■ **READING TEXT**
>> Start
The first line here is quite significant. It suggests that Douglass views argumentation as a process oriented toward resolving misunderstandings of facts or opinions. If everything is clear, or “plain,” to all participants at the outset, then, there can be no argumentation, since argumentation seeks only to adjudicate differences. Douglass thus seems to be asserting the counter-intuitive thesis that the basic facts of slavery are clear to both those who seek to abolish it and those who wish to uphold it. Now since the other side would undoubtedly wish to deny this, Douglass attempts to establish that, although they may explicitly deny abolitionist principles in theory, supporters of slavery still tacitly endorse these same “facts” through their practice. Thus in punishing slaves severely for transgressions, they too recognize the basic fact that slaves are “moral, intellectual and responsible being(s)” etc.. Douglass is thus here involved in making what we today call a “transcendental argument.”
He begins with some universally acknowledged reality, i.e. the punishment of slaves, and then seeks to establish that such a reality is only rendered “possible” through some prior condition, i.e. a tacit recognition of the slave’s humanity. The transcendental argument merely renders explicit what was already implicit, but unrecognized, in the situation at hand.
Now this is hardly the place to rehearse the long, interesting, and rather checkered, history of transcendental arguments in Western discourse.[x] Those of you familiar with Kant’s philosophy will be acquainted with such procedures, as will those of you who have encountered the specious machinations of Kant’s epigoni among the contemporary German and American advocates of “universal pragmatics” and “transcendental discourse ethics,” those Latter-day prestidigitators who are forever claiming that, “merely by participating in argument at all” you are already tacitly acceding to whatever goofy theory of argumentative discourse they have cooked up this week, that “your every denial” merely further establishes the veracity of anything they happen to claim. In fairness to Douglass, however, the transcendental argument he advances would seem far more credible. The punishments specified do seem to presuppose some moral agency of the slaves.
Having thus indirectly argued against the first counter-claim, that slaves are not moral agents, Douglass reiterates his refusal to engage in traditional argumentative operations, opting instead to valorize, as do so many other declarative rhetoricians, the act of “affirmation” over that of demonstration or proof.

For the present, it is enough to affirm the equal manhood of the negro race. Is it not astonishing that, while we are ploughing, planting and reaping, using all kinds of mechanical tools, erecting houses, constructing bridges, building ships, working in metals of brass, iron, copper, silver and gold; that, while we are reading, writing and cyphering, acting as clerks, merchants and secretaries, having among us lawyers, doctors, ministers, poets, authors, editors, orators and teachers; that, while we are engaged in all manner of enterprises common to other men, digging gold in California, capturing the whale in the Pacific, feeding sheep and cattle on the hill-side, living, moving, acting, thinking, planning, living in families as husbands, wives and children, and, above all, confessing and worshipping the Christian’s God, and are looking hopefully for life and immortality beyond the grave, we are called upon to prove that we are men![xi]
Here too the primary strategy is to reveal the absurdity of the counter-claim, i.e. that slaves are not human, by enumerating – to an extent tolerable only to a 19th century audience – many of the ways in which the actual quotidian activities of African-Americans belief that assumption. We then get further anticipatio and refutatio, in the form of additional rhetorical questions interspersed with emphatic repudiations, this time with a specific attack upon the rhetorical appropriateness of argumentation in the current setting.
>> End
■ **WRITTEN REQUEST**
Write the next part of the commentary on Douglass's argumentation, picking up after its final sentence.

■ **LISTING**
>> Start
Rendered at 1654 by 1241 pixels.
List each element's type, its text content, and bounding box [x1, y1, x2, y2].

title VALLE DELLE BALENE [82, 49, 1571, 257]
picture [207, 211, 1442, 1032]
>> End
>> Start
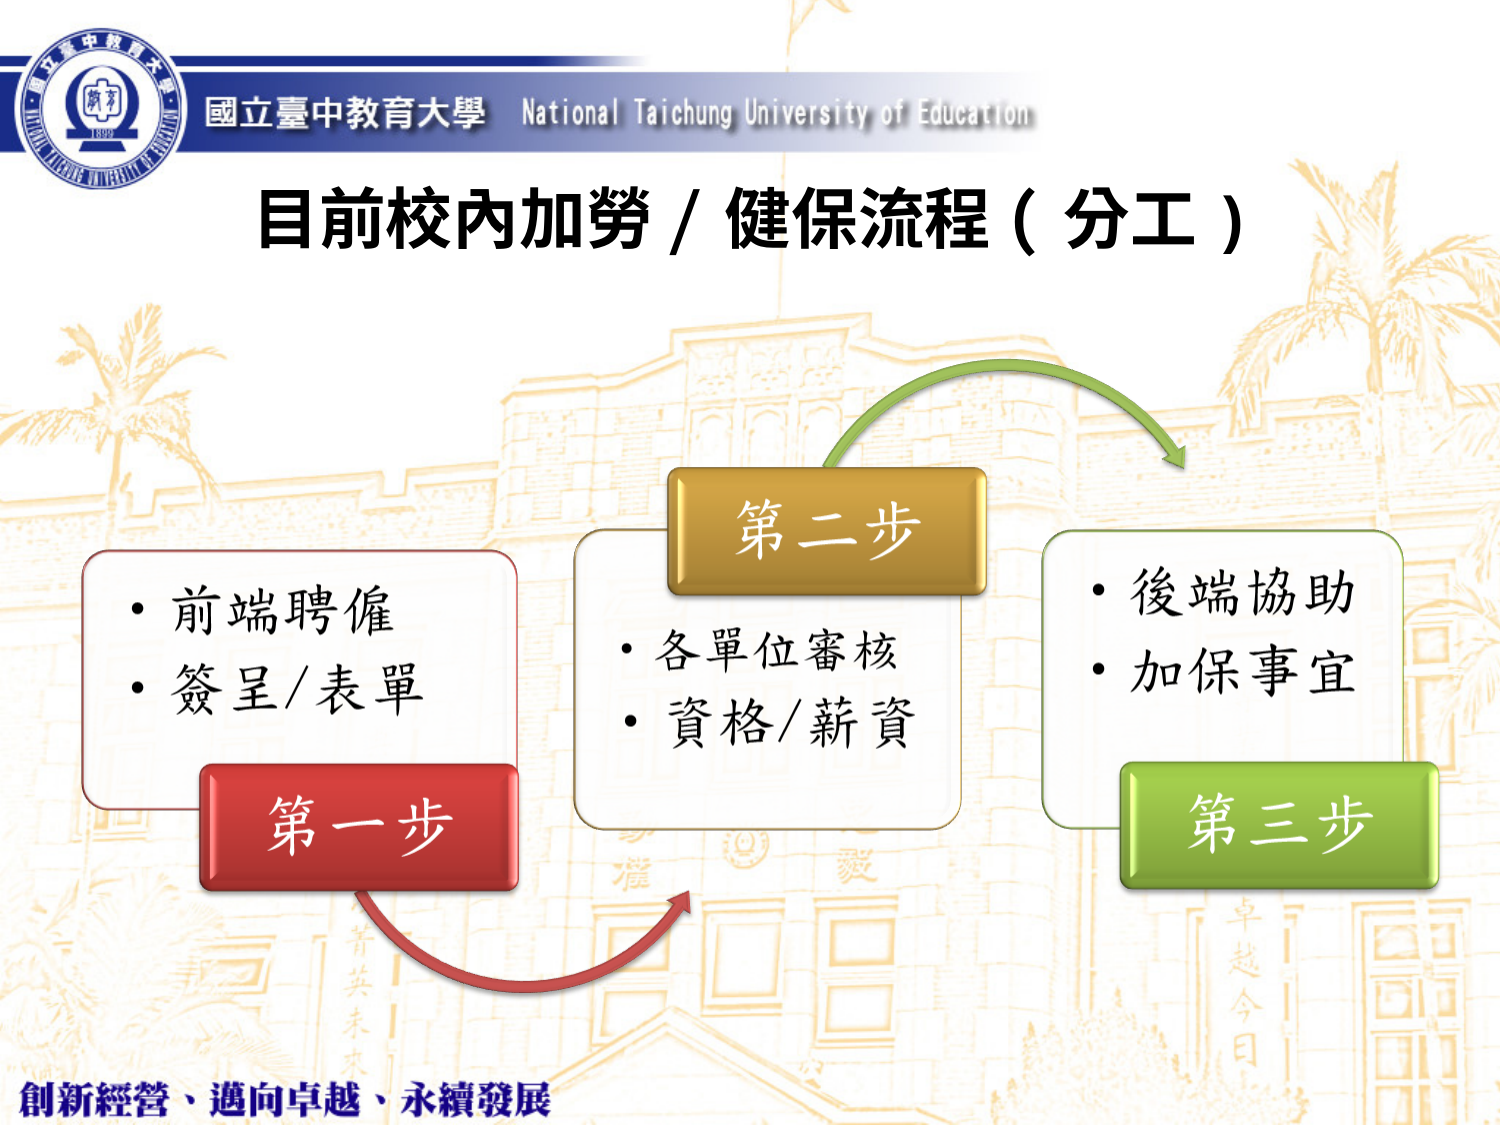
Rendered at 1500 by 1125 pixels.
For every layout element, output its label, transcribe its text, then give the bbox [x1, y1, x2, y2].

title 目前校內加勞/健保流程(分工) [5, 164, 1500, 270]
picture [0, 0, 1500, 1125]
>> End
■ **RESPONSE BELOW**
Would you have me argue that man is entitled to liberty? that he is the rightful owner of his body? You have already declared it. Must I argue the wrongfulness of slavery? Is that a question for Republicans? Is it to besettled by the rules of logic and argumentation, as a matter beset with great difficulty, involving a doubtful application of justice, hard to be understood? How should I look to-day, in the presence of Americans, dividing and subdividing a discourse, to show that men have a natural right to freedom? speaking of it relatively, and positively, negatively, and affirmatively. To do so, would be to make myself ridiculous, and to offer an insult to your understanding. There is not a man beneath the canopy of heaven, that does not know that slavery is wrong for him.[xii]

Here we learn more about how Douglass conceives of argumentation. Since his conception differs markedly from the ones utilized today, we should pause to note, that argumentation, for Douglass, is something that one properly uses, along with “the rules of logic,” in situations “beset with great difficulty,” situations where it is imperative to understand the particular case through the “application” of general principles. This is, of course, a conception of argumentation which derives from scholastic thought, and which has made its way, via Puritanism and other protestant theology, into the political discourse of Douglass’s age. There is a time and place, it thus seems, when it is perfectly appropriate for an orator to “subdivide a discourse” for analytical purposes, when it is appropriate to consider the issue from various “relative,” “negative,” “positive,” and “affirmative” perspectives as was then frequently done in theological, philosophical, or some scientific discourses. In such cases, one
seeks to get clear about the first principles, the basic premisses, indeed the foundational “facts” or “truths,” upon which the discourse might build. But the current situation is clearly not such a one. For, in this situation, everyone already knows the essential facts of the matter, it is merely a question of getting all to draw the proper implications from these truths for their behavior, to get them to see that these facts require them to render their currently complacent, slavery-complicitous actions consistent with their primary moral principles. In short, to use the jargon of our own day, this is a practical discourse situation, not a theoretical discourse situation.
Douglass continues by again utilizing rhetorical questions and emphatic enumeratio to establish the superfluity of providing an argumentative justification of his position.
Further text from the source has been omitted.